Op basis van het Deltares rapport uit 2018 moet rekening worden gehouden
met een zeespiegelstijging van 2-3 meter (worst case scenario) aan het
eind van deze eeuw. Rivierafvoeren die steeds extremer worden kunnen dan
minder of zelfs helemaal niet geloosd worden. Door de huidige noodberging
aan te vullen met de voormalige zeegaten vermindert de stijgsnelheid bij
berging aanzienlijk en dit geeft de minste waterstandverhoging benedenstrooms.
De tijd begint te dringen om tot gerichte toekomstplannen te komen. Oppervlakvergroting
van noodberging geeft daarbij een sterke toename van de rivierwaterveiligheid.
Het spreiden van rivierwater over land is begrensd
In 1995 was het met 12.000 m3/s kantje boord, maar met 18.000 m3/s Rijnafvoer
zoals voorzien voor 2100 zal er meer bergingsruimte in het gebied van
de bovenlooprivieren moeten komen. Probleem is alleen dat die ruimte beperkt
is en steeds beperkter wordt.
15.000 m3/s kunnen de benedenrivieren tegenwoordig net aan. Dat volume
komt van Maas, Waal en Lek. In 2100 is 20.000 m3/s voor deze rivieren
voorzien. Om de som eenvoudig te houden kijken we even niet naar zeespiegelstijging.
In 2100 moet dus de resterende 5.000 m3/s bovenstrooms geborgen worden.
Dat is 1,9 miljard m3. Als bewoond land (uiterwaarden zijn dan al ondergelopen)
zo’n meter onder water wordt gezet (bij meer dan 1 m wordt schade enorm)

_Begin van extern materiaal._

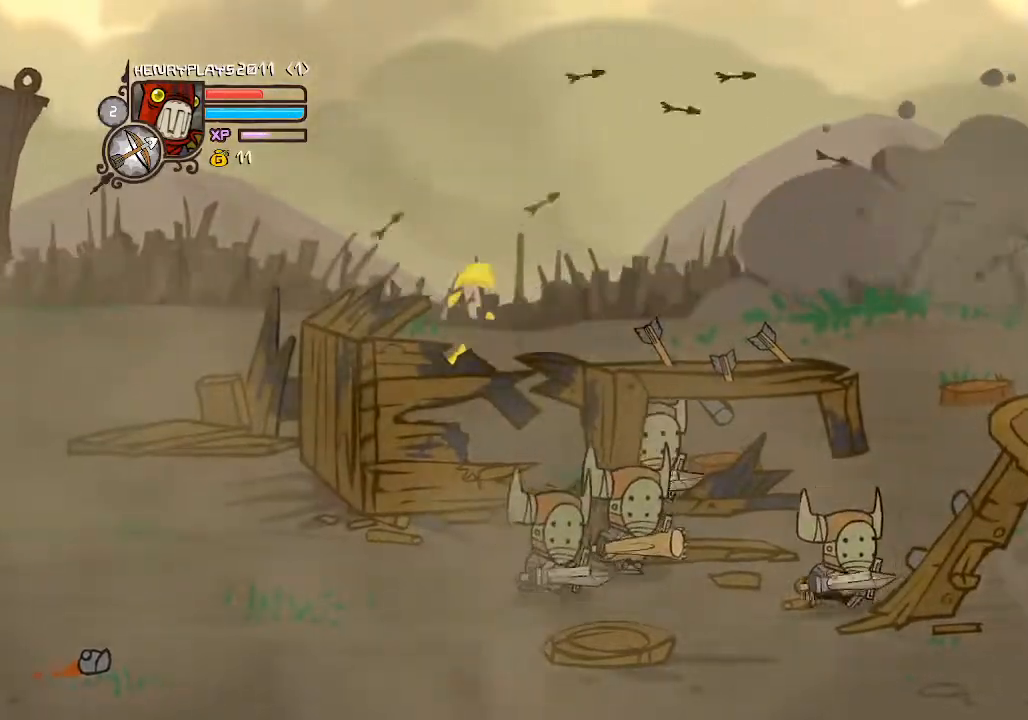
{"buttons": [], "left_stick": "center", "events": [[33, "Y", "up"], [167, "X", "down"], [283, "X", "up"], [383, "X", "down"], [483, "X", "up"]]}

heb je 1.900 km2 nodig. Dat is ongeveer de oppervlakte van de provincie
Limburg. Zoveel ruimte onder water zetten is niet realistisch.
Bij zeespiegelstijging wordt de tegendruk vanuit zee groter en kunnen we minder dan 15.000 m3/s afvoeren. Maar ook het verlagen van het peil van de benedenrivieren door te pompen lost het probleem van zeer hoge rivierafvoer niet volledig op: de rivieren zelf, tussen boven- en benedenstrooms in, worden dan de bottleneck.
Maatregelen in het hele stroomgebied
Om ongecontroleerde rivieroverstroming te voorkomen moeten we de rivier
de ruimte geven die hij nodig heeft. Benedenstrooms uitbreiden van de
tijdelijk berging in meren (de oude zeegaten) en in bekkens op zee en
in een later stadium pompen aanbrengen om het water in zee te krijgen.
Midden- en bovenstrooms (tot ver in Duitsland) zoveel als nog kan en zoeken
naar de schaarse ruimte die langs de rivieren nog aanwezig is om water
te bergen. Daarbij waar mogelijk water langer ter plekke vasthouden, zoals
in stuwmeren, voor een gespreide lozing in de rivier. Dat laatste geeft
in tijden van waterschaarste een zekere bovenvoorraad.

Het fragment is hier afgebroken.